Furthermore, while Ekho was developed explicitly for cloud gaming, this method has broader applications for aligning media streams sent to various devices, such as in training scenarios involving multiple augmented or virtual reality headsets.
Numerous methods aim to synchronise clocks through a ping-pong messaging system. In this process, a device initiates a ping message to the server, which then responds with a pong message. The device measures the round trip time for the transmission and divides it by two to estimate the network delay.
However, the network route is often uneven, causing the message to take longer to reach the server than for the response to return. Consequently, this approach needs to be more reliable and can introduce errors of several hundred milliseconds. Typically, humans can detect interstream delay when it surpasses ten milliseconds.
In their synchronisation in cloud gaming, the team conducted experiments focusing on game audio.
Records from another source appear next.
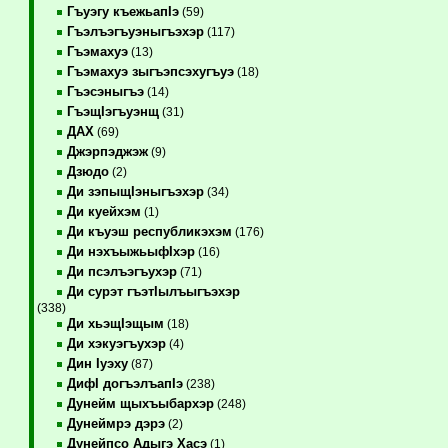
Гъуэгу къежьапIэ
(59)
Гъэлъэгъуэныгъэхэр
(117)
Гъэмахуэ
(13)
Гъэмахуэ зыгъэпсэхугъуэ
(18)
Гъэсэныгъэ
(14)
ГъэщIэгъуэнщ
(31)
ДАХ
(69)
Джэрпэджэж
(9)
Дзюдо
(2)
Ди зэпыщIэныгъэхэр
(34)
Ди куейхэм
(1)
Ди къуэш республикэхэм
(176)
Ди нэхъыжьыфIхэр
(16)
Ди псэлъэгъухэр
(71)
Ди сурэт гъэтIылъыгъэхэр
(338)
Ди хьэщIэщым
(18)
Ди хэкуэгъухэр
(4)
Дин Iуэху
(87)
ДифI догъэлъапIэ
(238)
Дунейм щыхъыбархэр
(248)
Дунеймрэ дэрэ
(2)
Дунейпсо Адыгэ Хасэ
(1)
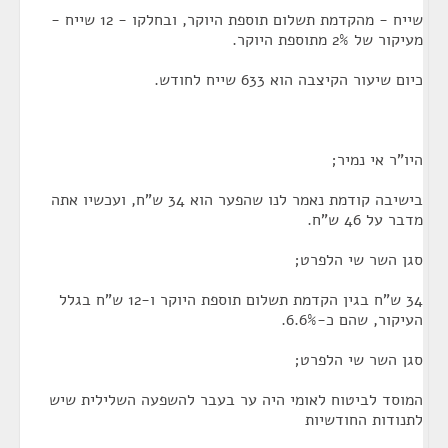
שייח - מהקדמת תשלום תוספת היוקר, ובחלקו - 12 שייח -
מעיקור של 2% מתוספת היוקר.
כיום שיעור הקיצבה הוא 633 שייח לחודש.
היו"ר אי נמיר;
בישיבה קודמת נאמר לנו שהפער הוא 34 ש"ח, ועכשיו אתה
מדבר על 46 ש"ח.
סגן השר שי הלפרט;
34 ש"ח בגין הקדמת תשלום תוספת היוקר ו-12 ש"ח בגלל
העיקור, שהם כ-6.6%.
סגן השר שי הלפרט;
המוסד לביטוח לאומי היה ער בעבר להשפעה השלילית שיש
לתנודות החודשיות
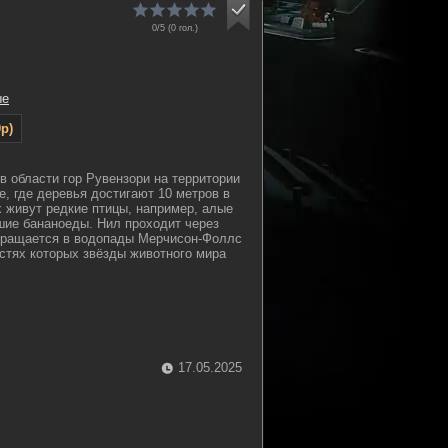
0/5 (
0
гол.)
ые
p)
в области гор Рувензори на территории
е, где деревья достигают 10 метров в
х живут редкие птицы, например, алые
ие бананоеды. Нил проходит через
евращается в водопады Мерчисон-Фоллс
остях которых звёзды животного мира
17.05.2025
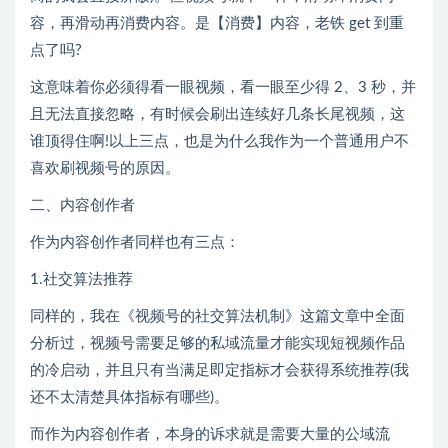
容，再滑动再消费内容。是【消费】内容，老铁 get 到重
点了吗?
这意味着你必须得看一眼视频，看一眼至少得 2、3 秒，并
且无法直接忽略，有时候会刷出连续好几条长尾视频，这
谁顶得住啊!以上三点，也是为什么我作为一个普通用户不
喜欢刷视频号的原因。
二、内容创作者
作为内容创作者同样也有三点：
1.社交算法推荐
同样的，我在《视频号的社交算法机制》这篇文章中全面
分析过，视频号需要足够的私域流量才能实现短视频作品
的冷启动，并且只有当满足即定指标才会获得系统推荐(我
还不太清楚具体指标有哪些)。
而作为内容创作者，本身的诉求就是需要大量的公域流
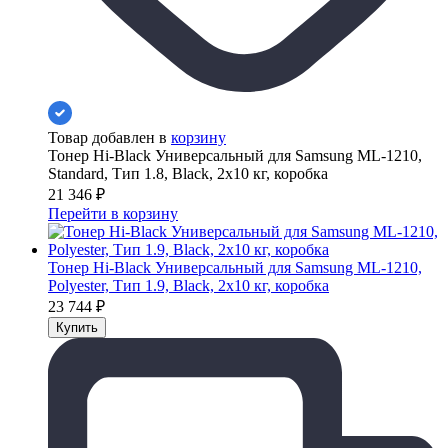
Товар добавлен в
корзину
Тонер Hi-Black Универсальный для Samsung ML-1210,
Standard, Тип 1.8, Black, 2x10 кг, коробка
21 346
₽
Перейти в корзину
Тонер Hi-Black Универсальный для Samsung ML-1210,
Polyester, Тип 1.9, Black, 2x10 кг, коробка
23 744
₽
In cloud gaming, the controller’s microphone captures the ambient audio within the room, including the game audio emanating from the screen’s speakers, and transmits it to the server.
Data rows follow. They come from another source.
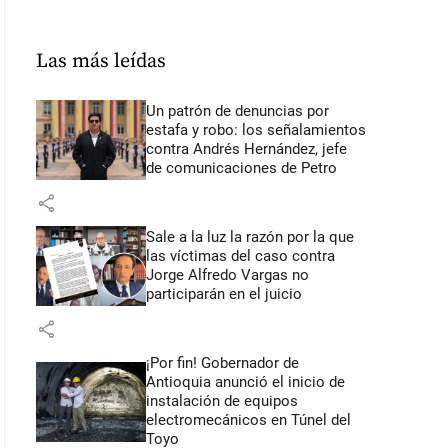
Las más leídas
Un patrón de denuncias por
estafa y robo: los señalamientos
contra Andrés Hernández, jefe
de comunicaciones de Petro
share
Sale a la luz la razón por la que
las víctimas del caso contra
Jorge Alfredo Vargas no
participarán en el juicio
share
¡Por fin! Gobernador de
Antioquia anunció el inicio de
instalación de equipos
electromecánicos en Túnel del
Toyo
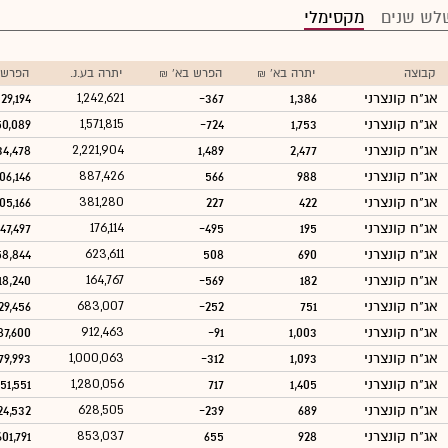
לש שנים
מקסימלי
קבוצה
יתרה בא' ₪
הפרש בא' ₪
יתרה בע.נ.
הפרש ב
אג"ח קונצרני
1,386
-367
1,242,621
29,194
אג"ח קונצרני
1,753
-724
1,571,815
50,089
אג"ח קונצרני
2,477
1,489
2,221,904
34,478
אג"ח קונצרני
988
566
887,426
06,146
אג"ח קונצרני
422
227
381,280
05,166
אג"ח קונצרני
195
-495
176,114
47,497
אג"ח קונצרני
690
508
623,611
58,844
אג"ח קונצרני
182
-569
164,767
18,240
אג"ח קונצרני
751
-252
683,007
29,456
אג"ח קונצרני
1,003
-91
912,463
87,600
אג"ח קונצרני
1,093
-312
1,000,063
79,993
אג"ח קונצרני
1,405
717
1,280,056
51,551
אג"ח קונצרני
689
-239
628,505
24,532
אג"ח קונצרני
928
655
853,037
601,791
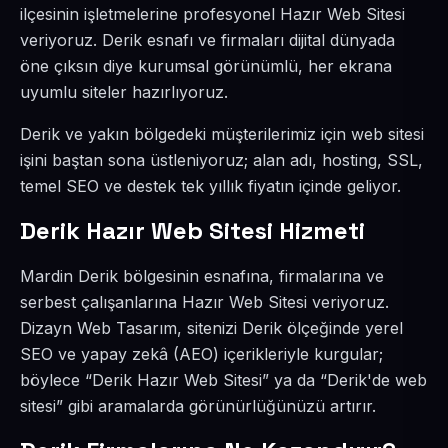
ilçesinin işletmelerine profesyonel Hazır Web Sitesi
veriyoruz. Derik esnafı ve firmaları dijital dünyada
öne çıksın diye kurumsal görünümlü, her ekrana
uyumlu siteler hazırlıyoruz.
Derik ve yakın bölgedeki müşterilerimiz için web sitesi
işini baştan sona üstleniyoruz; alan adı, hosting, SSL,
temel SEO ve destek tek yıllık fiyatın içinde geliyor.
Derik Hazır Web Sitesi Hizmeti
Mardin Derik bölgesinin esnafına, firmalarına ve
serbest çalışanlarına Hazır Web Sitesi veriyoruz.
Dizayn Web Tasarım, sitenizi Derik ölçeğinde yerel
SEO ve yapay zekâ (AEO) içerikleriyle kurgular;
böylece “Derik Hazır Web Sitesi” ya da “Derik'de web
sitesi” gibi aramalarda görünürlüğünüzü artırır.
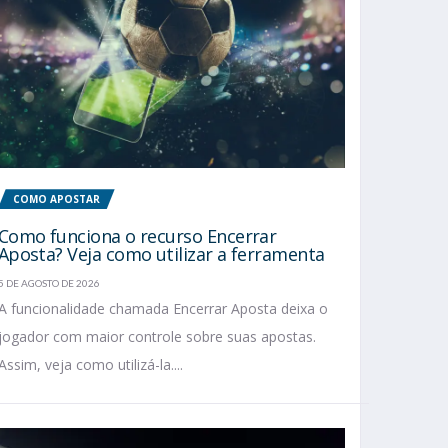
COMO APOSTAR
Como funciona o recurso Encerrar
Aposta? Veja como utilizar a ferramenta
5 DE AGOSTO DE 2026
A funcionalidade chamada Encerrar Aposta deixa o
jogador com maior controle sobre suas apostas.
Assim, veja como utilizá-la....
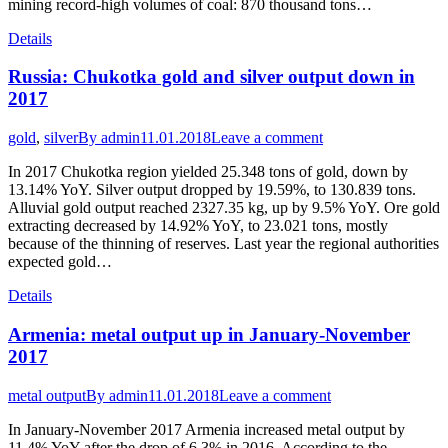
mining record-high volumes of coal: 870 thousand tons…
Details
Russia: Chukotka gold and silver output down in
2017
gold
,
silver
By
admin
11.01.2018
Leave a comment
In 2017 Chukotka region yielded 25.348 tons of gold, down by
13.14% YoY. Silver output dropped by 19.59%, to 130.839 tons.
Alluvial gold output reached 2327.35 kg, up by 9.5% YoY. Ore gold
extracting decreased by 14.92% YoY, to 23.021 tons, mostly
because of the thinning of reserves. Last year the regional authorities
expected gold…
Details
Armenia: metal output up in January-November
2017
metal output
By
admin
11.01.2018
Leave a comment
In January-November 2017 Armenia increased metal output by
11.4% YoY after the drop of 6.3% in 2016. According to the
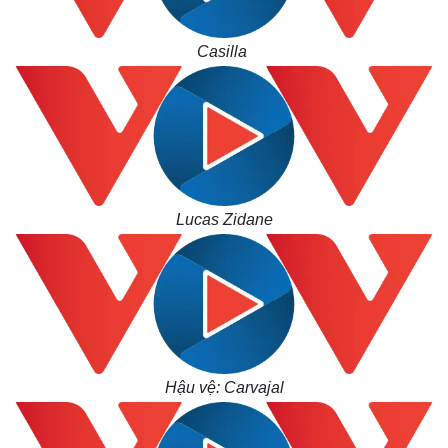
Casilla
Lucas Zidane
Hậu vệ: Carvajal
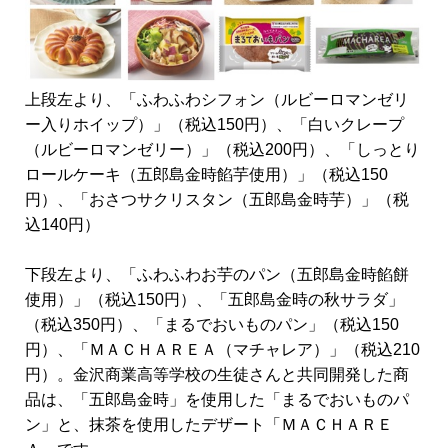
上段左より、「ふわふわシフォン（ルビーロマンゼリ
ー入りホイップ）」（税込150円）、「白いクレープ
（ルビーロマンゼリー）」（税込200円）、「しっとり
ロールケーキ（五郎島金時餡芋使用）」（税込150
円）、「おさつサクリスタン（五郎島金時芋）」（税
込140円）
下段左より、「ふわふわお芋のパン（五郎島金時餡餅
使用）」（税込150円）、「五郎島金時の秋サラダ」
（税込350円）、「まるでおいものパン」（税込150
円）、「ＭＡＣＨＡＲＥＡ（マチャレア）」（税込210
円）。金沢商業高等学校の生徒さんと共同開発した商
品は、「五郎島金時」を使用した「まるでおいものパ
ン」と、抹茶を使用したデザート「ＭＡＣＨＡＲＥ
Unfortunately, this approach is plagued by unreliability due to background noise interference. To address this issue, they developed Ekho. This solution discreetly inserts nearly imperceptible sequences of white noise, known as pseudo-noise, into the game audio before it is streamed to the player’s screen, harnessing these sequences for synchronisation.
The Ekho-Estimator module incorporates pseudo-noise sequences into game audio and, upon receiving the recorded game audio from the controller, detects these markers to align the streams accurately. This precise alignment data is then sent to the Ekho-Compensator module, which adjusts the server’s game audio by omitting a few milliseconds of sound or adding a few milliseconds of silence to synchronise the streams.
In actual cloud streaming sessions, Ekho outperformed other synchronisation methods, maintaining inter stream delays at less than ten milliseconds for almost 87% of the time, even when dealing with poor microphone quality or background noise in the recording. None of the other methods the team tested achieved a delay reduction below 50 milliseconds.
Encouraged by these outcomes, the researchers aim to assess Ekho’s performance in more intricate scenarios, such as aligning five controllers with a single-screen device.
Furthermore, considering that Ekho was initially designed for cloud gaming and had its range constraints, future endeavours may focus on improving Ekho’s capability to synchronise devices located at significant distances from one another, such as in an ample space like a concert hall.